Copy each line of the data below, character for character.

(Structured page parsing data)
━━━━━━━━━━━━━━━━━━━━━━━━━━━━━━

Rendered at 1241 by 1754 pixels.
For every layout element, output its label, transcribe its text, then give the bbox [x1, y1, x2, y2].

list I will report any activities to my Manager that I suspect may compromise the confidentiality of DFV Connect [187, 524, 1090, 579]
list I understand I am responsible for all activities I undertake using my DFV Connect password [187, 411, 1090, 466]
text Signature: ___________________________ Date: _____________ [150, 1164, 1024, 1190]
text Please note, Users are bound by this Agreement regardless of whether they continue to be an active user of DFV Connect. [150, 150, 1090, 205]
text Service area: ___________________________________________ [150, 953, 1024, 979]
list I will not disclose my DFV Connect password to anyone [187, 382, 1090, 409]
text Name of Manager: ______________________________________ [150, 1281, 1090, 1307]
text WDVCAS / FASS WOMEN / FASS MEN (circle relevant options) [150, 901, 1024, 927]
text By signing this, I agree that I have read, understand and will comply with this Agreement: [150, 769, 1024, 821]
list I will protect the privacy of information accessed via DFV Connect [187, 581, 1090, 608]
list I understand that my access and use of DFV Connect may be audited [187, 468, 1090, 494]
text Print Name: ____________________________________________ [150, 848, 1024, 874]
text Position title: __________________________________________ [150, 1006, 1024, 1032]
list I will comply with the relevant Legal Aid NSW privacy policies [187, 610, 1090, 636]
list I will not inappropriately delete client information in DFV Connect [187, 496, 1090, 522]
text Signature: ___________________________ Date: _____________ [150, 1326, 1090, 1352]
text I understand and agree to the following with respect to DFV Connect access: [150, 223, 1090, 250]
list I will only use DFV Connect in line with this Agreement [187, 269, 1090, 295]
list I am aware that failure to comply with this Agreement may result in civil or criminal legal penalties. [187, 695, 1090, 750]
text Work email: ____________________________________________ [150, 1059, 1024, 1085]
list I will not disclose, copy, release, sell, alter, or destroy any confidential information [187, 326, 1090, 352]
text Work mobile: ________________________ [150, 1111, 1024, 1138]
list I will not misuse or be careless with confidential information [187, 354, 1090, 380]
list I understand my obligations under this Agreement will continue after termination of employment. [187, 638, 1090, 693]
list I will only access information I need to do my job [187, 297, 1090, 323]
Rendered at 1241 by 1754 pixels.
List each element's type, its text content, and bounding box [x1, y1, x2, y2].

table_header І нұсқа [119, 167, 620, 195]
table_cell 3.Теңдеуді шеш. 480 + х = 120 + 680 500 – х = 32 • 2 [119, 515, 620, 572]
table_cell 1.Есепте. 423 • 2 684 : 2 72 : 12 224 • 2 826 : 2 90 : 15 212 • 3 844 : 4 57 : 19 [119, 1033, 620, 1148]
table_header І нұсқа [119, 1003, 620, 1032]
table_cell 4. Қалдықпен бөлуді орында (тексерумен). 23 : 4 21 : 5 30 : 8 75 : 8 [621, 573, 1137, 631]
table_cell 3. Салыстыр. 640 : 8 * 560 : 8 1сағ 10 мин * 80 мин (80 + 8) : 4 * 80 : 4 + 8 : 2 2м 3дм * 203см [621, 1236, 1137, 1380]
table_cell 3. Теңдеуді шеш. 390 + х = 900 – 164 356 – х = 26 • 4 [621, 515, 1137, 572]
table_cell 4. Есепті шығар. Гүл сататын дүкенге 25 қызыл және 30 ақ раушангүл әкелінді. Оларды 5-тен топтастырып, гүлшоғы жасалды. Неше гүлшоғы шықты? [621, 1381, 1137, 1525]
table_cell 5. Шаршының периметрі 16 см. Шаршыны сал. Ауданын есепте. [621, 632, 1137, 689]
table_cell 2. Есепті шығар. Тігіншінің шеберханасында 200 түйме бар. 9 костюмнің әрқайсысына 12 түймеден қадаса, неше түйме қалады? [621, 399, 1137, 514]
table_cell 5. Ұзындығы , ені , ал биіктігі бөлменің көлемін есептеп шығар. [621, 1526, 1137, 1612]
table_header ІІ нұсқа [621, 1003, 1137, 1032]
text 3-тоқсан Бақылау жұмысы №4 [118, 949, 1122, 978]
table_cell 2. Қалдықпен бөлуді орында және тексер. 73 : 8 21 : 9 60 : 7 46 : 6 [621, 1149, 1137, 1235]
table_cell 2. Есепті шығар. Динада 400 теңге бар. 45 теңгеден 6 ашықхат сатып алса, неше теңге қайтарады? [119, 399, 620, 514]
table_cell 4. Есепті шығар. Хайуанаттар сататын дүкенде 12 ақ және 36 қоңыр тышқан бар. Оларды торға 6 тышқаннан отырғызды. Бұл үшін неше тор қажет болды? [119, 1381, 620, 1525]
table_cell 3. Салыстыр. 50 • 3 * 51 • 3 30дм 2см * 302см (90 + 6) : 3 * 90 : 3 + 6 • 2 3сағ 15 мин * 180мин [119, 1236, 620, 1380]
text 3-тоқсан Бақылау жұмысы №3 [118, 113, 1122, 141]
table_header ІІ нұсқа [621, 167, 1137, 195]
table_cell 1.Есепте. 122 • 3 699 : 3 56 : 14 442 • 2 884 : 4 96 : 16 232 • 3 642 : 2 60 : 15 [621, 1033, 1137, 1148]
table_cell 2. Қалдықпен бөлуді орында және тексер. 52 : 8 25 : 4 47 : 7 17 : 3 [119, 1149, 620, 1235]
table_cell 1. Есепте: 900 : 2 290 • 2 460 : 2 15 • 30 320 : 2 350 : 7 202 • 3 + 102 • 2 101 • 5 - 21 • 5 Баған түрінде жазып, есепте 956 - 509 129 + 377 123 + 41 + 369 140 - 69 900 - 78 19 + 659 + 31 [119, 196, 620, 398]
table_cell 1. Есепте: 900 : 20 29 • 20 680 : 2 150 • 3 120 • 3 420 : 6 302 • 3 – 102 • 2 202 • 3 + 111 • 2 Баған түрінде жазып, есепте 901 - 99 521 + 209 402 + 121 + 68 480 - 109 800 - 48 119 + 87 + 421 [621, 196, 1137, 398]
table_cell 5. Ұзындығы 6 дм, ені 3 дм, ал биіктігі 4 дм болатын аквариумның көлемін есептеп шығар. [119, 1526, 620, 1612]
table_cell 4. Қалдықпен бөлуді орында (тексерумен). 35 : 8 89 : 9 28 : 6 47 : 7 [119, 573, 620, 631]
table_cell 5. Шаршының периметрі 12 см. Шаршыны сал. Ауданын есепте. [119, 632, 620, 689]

━━━━━━━━━━━━━━━━━━━━━━━━━━━━━━

● **Solved problem**:
Rendered at 1241 by 1754 pixels.
For every layout element, output its label, transcribe its text, then give the bbox [x1, y1, x2, y2].

list I will report any activities to my Manager that I suspect may compromise the confidentiality of DFV Connect [187, 524, 1090, 579]
list I understand I am responsible for all activities I undertake using my DFV Connect password [187, 411, 1090, 466]
text Signature: ___________________________ Date: _____________ [150, 1164, 1024, 1190]
text Please note, Users are bound by this Agreement regardless of whether they continue to be an active user of DFV Connect. [150, 150, 1090, 205]
text Service area: ___________________________________________ [150, 953, 1024, 979]
list I will not disclose my DFV Connect password to anyone [187, 382, 1090, 409]
text Name of Manager: ______________________________________ [150, 1281, 1090, 1307]
text WDVCAS / FASS WOMEN / FASS MEN (circle relevant options) [150, 901, 1024, 927]
text By signing this, I agree that I have read, understand and will comply with this Agreement: [150, 769, 1024, 821]
list I will protect the privacy of information accessed via DFV Connect [187, 581, 1090, 608]
list I understand that my access and use of DFV Connect may be audited [187, 468, 1090, 494]
text Print Name: ____________________________________________ [150, 848, 1024, 874]
text Position title: __________________________________________ [150, 1006, 1024, 1032]
list I will comply with the relevant Legal Aid NSW privacy policies [187, 610, 1090, 636]
list I will not inappropriately delete client information in DFV Connect [187, 496, 1090, 522]
text Signature: ___________________________ Date: _____________ [150, 1326, 1090, 1352]
text I understand and agree to the following with respect to DFV Connect access: [150, 223, 1090, 250]
list I will only use DFV Connect in line with this Agreement [187, 269, 1090, 295]
list I am aware that failure to comply with this Agreement may result in civil or criminal legal penalties. [187, 695, 1090, 750]
text Work email: ____________________________________________ [150, 1059, 1024, 1085]
list I will not disclose, copy, release, sell, alter, or destroy any confidential information [187, 326, 1090, 352]
text Work mobile: ________________________ [150, 1111, 1024, 1138]
list I will not misuse or be careless with confidential information [187, 354, 1090, 380]
list I understand my obligations under this Agreement will continue after termination of employment. [187, 638, 1090, 693]
list I will only access information I need to do my job [187, 297, 1090, 323]
Rendered at 1241 by 1754 pixels.
List each element's type, its text content, and bounding box [x1, y1, x2, y2].

table_header І нұсқа [119, 167, 620, 195]
table_cell 3.Теңдеуді шеш. 480 + х = 120 + 680 500 – х = 32 • 2 [119, 515, 620, 572]
table_cell 1.Есепте. 423 • 2 684 : 2 72 : 12 224 • 2 826 : 2 90 : 15 212 • 3 844 : 4 57 : 19 [119, 1033, 620, 1148]
table_header І нұсқа [119, 1003, 620, 1032]
table_cell 4. Қалдықпен бөлуді орында (тексерумен). 23 : 4 21 : 5 30 : 8 75 : 8 [621, 573, 1137, 631]
table_cell 3. Салыстыр. 640 : 8 * 560 : 8 1сағ 10 мин * 80 мин (80 + 8) : 4 * 80 : 4 + 8 : 2 2м 3дм * 203см [621, 1236, 1137, 1380]
table_cell 3. Теңдеуді шеш. 390 + х = 900 – 164 356 – х = 26 • 4 [621, 515, 1137, 572]
table_cell 4. Есепті шығар. Гүл сататын дүкенге 25 қызыл және 30 ақ раушангүл әкелінді. Оларды 5-тен топтастырып, гүлшоғы жасалды. Неше гүлшоғы шықты? [621, 1381, 1137, 1525]
table_cell 5. Шаршының периметрі 16 см. Шаршыны сал. Ауданын есепте. [621, 632, 1137, 689]
table_cell 2. Есепті шығар. Тігіншінің шеберханасында 200 түйме бар. 9 костюмнің әрқайсысына 12 түймеден қадаса, неше түйме қалады? [621, 399, 1137, 514]
table_cell 5. Ұзындығы , ені , ал биіктігі бөлменің көлемін есептеп шығар. [621, 1526, 1137, 1612]
table_header ІІ нұсқа [621, 1003, 1137, 1032]
text 3-тоқсан Бақылау жұмысы №4 [118, 949, 1122, 978]
table_cell 2. Қалдықпен бөлуді орында және тексер. 73 : 8 21 : 9 60 : 7 46 : 6 [621, 1149, 1137, 1235]
table_cell 2. Есепті шығар. Динада 400 теңге бар. 45 теңгеден 6 ашықхат сатып алса, неше теңге қайтарады? [119, 399, 620, 514]
table_cell 4. Есепті шығар. Хайуанаттар сататын дүкенде 12 ақ және 36 қоңыр тышқан бар. Оларды торға 6 тышқаннан отырғызды. Бұл үшін неше тор қажет болды? [119, 1381, 620, 1525]
table_cell 3. Салыстыр. 50 • 3 * 51 • 3 30дм 2см * 302см (90 + 6) : 3 * 90 : 3 + 6 • 2 3сағ 15 мин * 180мин [119, 1236, 620, 1380]
text 3-тоқсан Бақылау жұмысы №3 [118, 113, 1122, 141]
table_header ІІ нұсқа [621, 167, 1137, 195]
table_cell 1.Есепте. 122 • 3 699 : 3 56 : 14 442 • 2 884 : 4 96 : 16 232 • 3 642 : 2 60 : 15 [621, 1033, 1137, 1148]
table_cell 2. Қалдықпен бөлуді орында және тексер. 52 : 8 25 : 4 47 : 7 17 : 3 [119, 1149, 620, 1235]
table_cell 1. Есепте: 900 : 2 290 • 2 460 : 2 15 • 30 320 : 2 350 : 7 202 • 3 + 102 • 2 101 • 5 - 21 • 5 Баған түрінде жазып, есепте 956 - 509 129 + 377 123 + 41 + 369 140 - 69 900 - 78 19 + 659 + 31 [119, 196, 620, 398]
table_cell 1. Есепте: 900 : 20 29 • 20 680 : 2 150 • 3 120 • 3 420 : 6 302 • 3 – 102 • 2 202 • 3 + 111 • 2 Баған түрінде жазып, есепте 901 - 99 521 + 209 402 + 121 + 68 480 - 109 800 - 48 119 + 87 + 421 [621, 196, 1137, 398]
table_cell 5. Ұзындығы 6 дм, ені 3 дм, ал биіктігі 4 дм болатын аквариумның көлемін есептеп шығар. [119, 1526, 620, 1612]
table_cell 4. Қалдықпен бөлуді орында (тексерумен). 35 : 8 89 : 9 28 : 6 47 : 7 [119, 573, 620, 631]
table_cell 5. Шаршының периметрі 12 см. Шаршыны сал. Ауданын есепте. [119, 632, 620, 689]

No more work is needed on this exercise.